The Labour Court has ruled in favour of the workers.
Assistant general secretary with the IMPACT trade union, Andy Pike, said yesterday the dispute involved between 100 to 200 workers in Limerick.
Average payouts of around €2,000 are due to each of the workers involved.
Mr Pike said unions had lodged a similar claim with the Brothers of Charity Service in Clare involving 80 workers there.
Mr Pike said: “With this Labour Court ruling, I would be very confident the outcome will be the same in Clare.”
The Brothers of Charity in Limerick yesterday declined to comment.
However, the services in Limerick and Clare could face a bill of over €300,000 in relation to the claims, with between 200 and 300 workers affected.
The Brothers of Charity provide a range of services to people with intellectual disabilities and their families.
Welcoming the ruling, Mr Pike said the religious order now had no choice but to abide by the ruling.
The Labour Court has recommended the Brothers and unions engage on identifying equivalent savings to be found in other areas.
Mr Pike said this would not affect services to users with the savings to be identified in non-service areas.
According to the Labour Court report, “management’s position is that continuing funding cuts and other financial difficulties have made it unsustainable to apply wage increments since 2008”.

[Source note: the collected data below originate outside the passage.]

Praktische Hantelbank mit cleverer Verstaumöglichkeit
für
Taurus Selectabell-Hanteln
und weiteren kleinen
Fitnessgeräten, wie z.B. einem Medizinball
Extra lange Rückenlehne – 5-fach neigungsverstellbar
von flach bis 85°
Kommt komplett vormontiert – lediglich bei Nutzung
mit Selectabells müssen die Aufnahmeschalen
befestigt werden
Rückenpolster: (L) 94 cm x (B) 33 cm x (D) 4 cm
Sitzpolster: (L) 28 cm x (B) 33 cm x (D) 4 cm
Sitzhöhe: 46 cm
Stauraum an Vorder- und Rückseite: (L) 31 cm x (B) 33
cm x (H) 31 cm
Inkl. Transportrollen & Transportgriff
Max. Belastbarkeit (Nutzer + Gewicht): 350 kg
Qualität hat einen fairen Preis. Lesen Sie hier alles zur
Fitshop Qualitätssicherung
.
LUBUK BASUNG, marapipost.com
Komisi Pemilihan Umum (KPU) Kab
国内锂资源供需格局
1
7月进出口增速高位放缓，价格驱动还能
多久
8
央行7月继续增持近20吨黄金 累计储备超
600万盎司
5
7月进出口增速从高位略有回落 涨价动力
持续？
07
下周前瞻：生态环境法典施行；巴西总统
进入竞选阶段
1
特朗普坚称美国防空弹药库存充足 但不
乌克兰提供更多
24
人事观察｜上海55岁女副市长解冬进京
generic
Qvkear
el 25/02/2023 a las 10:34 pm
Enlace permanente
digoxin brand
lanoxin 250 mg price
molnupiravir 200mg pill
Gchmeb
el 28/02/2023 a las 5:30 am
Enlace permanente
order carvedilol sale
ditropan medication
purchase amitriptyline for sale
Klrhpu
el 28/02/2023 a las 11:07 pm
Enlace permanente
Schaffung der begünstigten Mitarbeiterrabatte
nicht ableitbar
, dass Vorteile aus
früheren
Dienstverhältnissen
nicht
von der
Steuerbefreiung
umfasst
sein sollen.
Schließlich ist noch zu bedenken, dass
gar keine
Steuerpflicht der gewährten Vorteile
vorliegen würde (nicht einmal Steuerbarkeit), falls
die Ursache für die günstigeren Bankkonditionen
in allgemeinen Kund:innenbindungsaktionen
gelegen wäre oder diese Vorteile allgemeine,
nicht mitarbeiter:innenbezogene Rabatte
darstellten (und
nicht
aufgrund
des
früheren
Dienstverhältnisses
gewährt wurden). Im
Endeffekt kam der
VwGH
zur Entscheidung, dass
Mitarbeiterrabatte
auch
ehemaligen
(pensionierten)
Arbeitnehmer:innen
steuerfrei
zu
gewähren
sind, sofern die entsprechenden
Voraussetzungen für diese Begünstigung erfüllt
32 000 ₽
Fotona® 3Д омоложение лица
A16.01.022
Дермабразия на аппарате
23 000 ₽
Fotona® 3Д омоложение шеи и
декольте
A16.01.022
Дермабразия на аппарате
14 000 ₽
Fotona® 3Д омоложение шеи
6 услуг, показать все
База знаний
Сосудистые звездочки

It reported: “The unions’ position is that the workers have already incurred significant pay cuts, as well as the introduction of the public service pension levy.

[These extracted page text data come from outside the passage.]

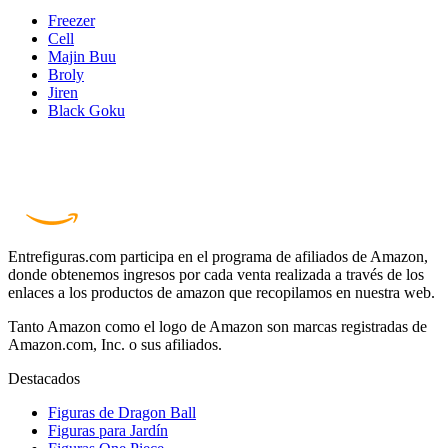
Freezer
Cell
Majin Buu
Broly
Jiren
Black Goku
Entrefiguras.com participa en el programa de afiliados de Amazon,
donde obtenemos ingresos por cada venta realizada a través de los
enlaces a los productos de amazon que recopilamos en nuestra web.
Tanto Amazon como el logo de Amazon son marcas registradas de
Amazon.com, Inc. o sus afiliados.
Destacados
Figuras de Dragon Ball
Figuras para Jardín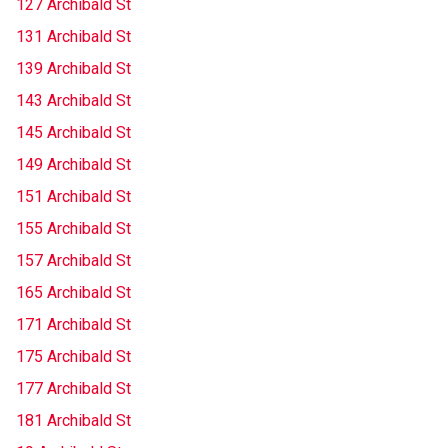
127 Archibald St
131 Archibald St
139 Archibald St
143 Archibald St
145 Archibald St
149 Archibald St
151 Archibald St
155 Archibald St
157 Archibald St
165 Archibald St
171 Archibald St
175 Archibald St
177 Archibald St
181 Archibald St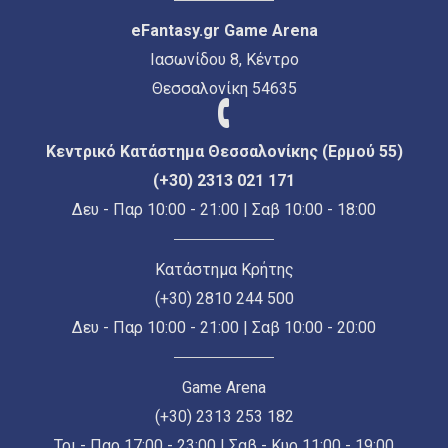
eFantasy.gr Game Arena
Ιασωνίδου 8, Κέντρο
Θεσσαλονίκη 54635
Κεντρικό Κατάστημα Θεσσαλονίκης (Ερμού 55)
(+30) 2313 021 171
Δευ - Παρ 10:00 - 21:00 | Σαβ 10:00 - 18:00
Κατάστημα Κρήτης
(+30) 2810 244 500
Δευ - Παρ 10:00 - 21:00 | Σαβ 10:00 - 20:00
Game Arena
(+30) 2313 253 182
Τρι - Παρ 17:00 - 23:00 | Σαβ - Κυρ 11:00 - 19:00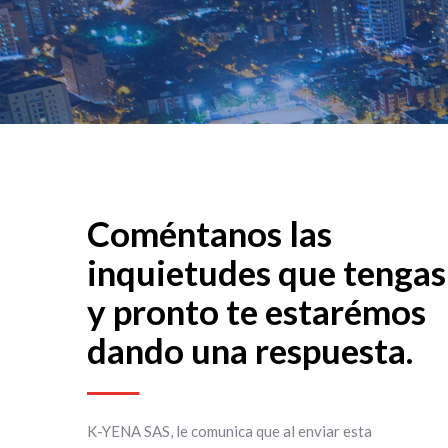
Coméntanos las
inquietudes que tengas
y pronto te estarémos
dando una respuesta.
K-YENA SAS, le comunica que al enviar esta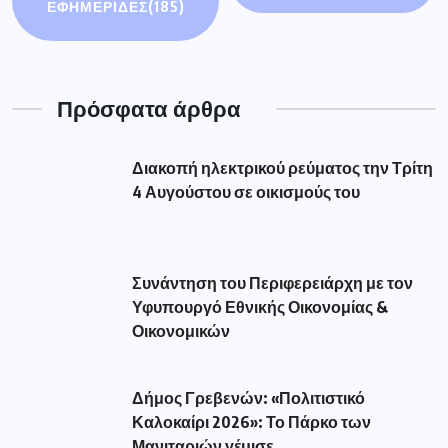
ΕΦΗΜΕΡΙΔΕΣ
(185)
Πρόσφατα άρθρα
Διακοπή ηλεκτρικού ρεύματος την Τρίτη
4 Αυγούστου σε οικισμούς του
Συνάντηση του Περιφερειάρχη με τον
Υφυπουργό Εθνικής Οικονομίας &
Οικονομικών
Δήμος Γρεβενών: «Πολιτιστικό
Καλοκαίρι 2026»: Το Πάρκο των
Μανιταριών γέμισε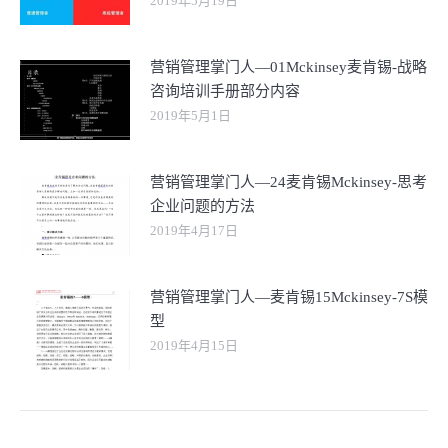
2019年5月19日
营销管理掌门人—01Mckinsey麦肯锡-战略
咨询培训手册部分内容
2019年5月1日
营销管理掌门人—24麦肯锡Mckinsey-思考
企业问题的方法
2019年4月17日
营销管理掌门人—麦肯锡15Mckinsey-7S模
型
2019年4月15日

“The unions contend further cuts to the workers would be unsustainable and in breach of the Public Service Agreement 2010-2014, which prohibits further pay reductions for the lifetime of the agreement.”

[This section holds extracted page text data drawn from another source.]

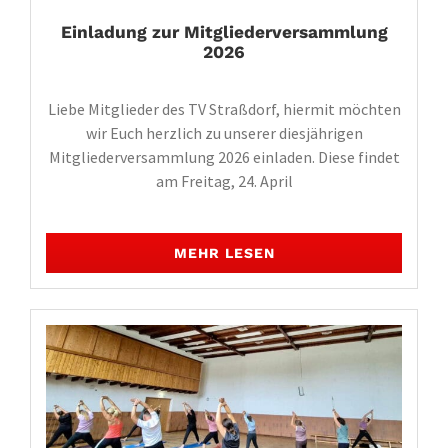
Einladung zur Mitgliederversammlung
2026
Liebe Mitglieder des TV Straßdorf, hiermit möchten
wir Euch herzlich zu unserer diesjährigen
Mitgliederversammlung 2026 einladen. Diese findet
am Freitag, 24. April
MEHR LESEN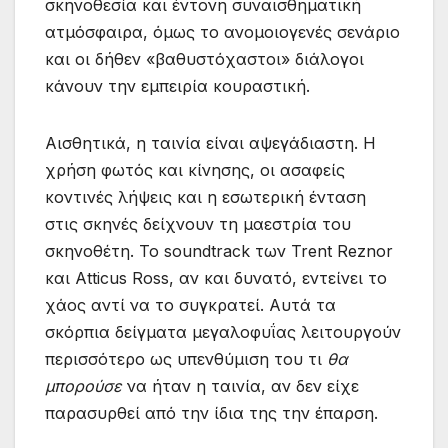
σκηνοθεσία και έντονη συναισθηματική
ατμόσφαιρα, όμως το ανομοιογενές σενάριο
και οι δήθεν «βαθυστόχαστοι» διάλογοι
κάνουν την εμπειρία κουραστική.
Αισθητικά, η ταινία είναι αψεγάδιαστη. Η
χρήση φωτός και κίνησης, οι ασαφείς
κοντινές λήψεις και η εσωτερική ένταση
στις σκηνές δείχνουν τη μαεστρία του
σκηνοθέτη. Το soundtrack των Trent Reznor
και Atticus Ross, αν και δυνατό, εντείνει το
χάος αντί να το συγκρατεί. Αυτά τα
σκόρπια δείγματα μεγαλοφυΐας λειτουργούν
περισσότερο ως υπενθύμιση του τι
θα
μπορούσε
να ήταν η ταινία, αν δεν είχε
παρασυρθεί από την ίδια της την έπαρση.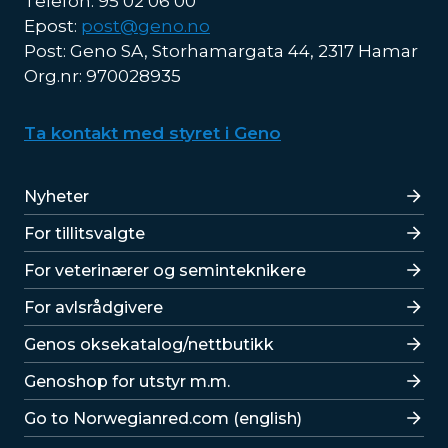
Telefon: 95 02 06 00
Epost:
post@geno.no
Post: Geno SA, Storhamargata 44, 2317 Hamar
Org.nr: 970028935
Ta kontakt med styret i Geno
Lenker
Nyheter
For tillitsvalgte
For veterinærer og seminteknikere
For avlsrådgivere
Lenker
Genos oksekatalog/nettbutikk
Genoshop for utstyr m.m.
Go to Norwegianred.com (english)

The unions concerned, IMPACT, SIPTU and the INMO, argued that management’s position that its funding has been reduced does not justify a change to the contractual entitlements of workers by withholding their wage increments.
The Brothers of Charity told the court there “has already been a reduction in funding from the HSE and further cuts are expected.
“In these circumstances management have no option but to discontinue the payments of increments”.
The Labour Court said it accepts that the withholding of increments amounts to a de facto pay reduction.
“The court fully understands the financial difficulties in which the employer finds itself and the need to address those difficulties, however, it is incumbent on all parties to abide by the terms of the Public Service Agreement.
“Accordingly, the court recommends that the increments be restored with full retrospective effect,” the court ruled.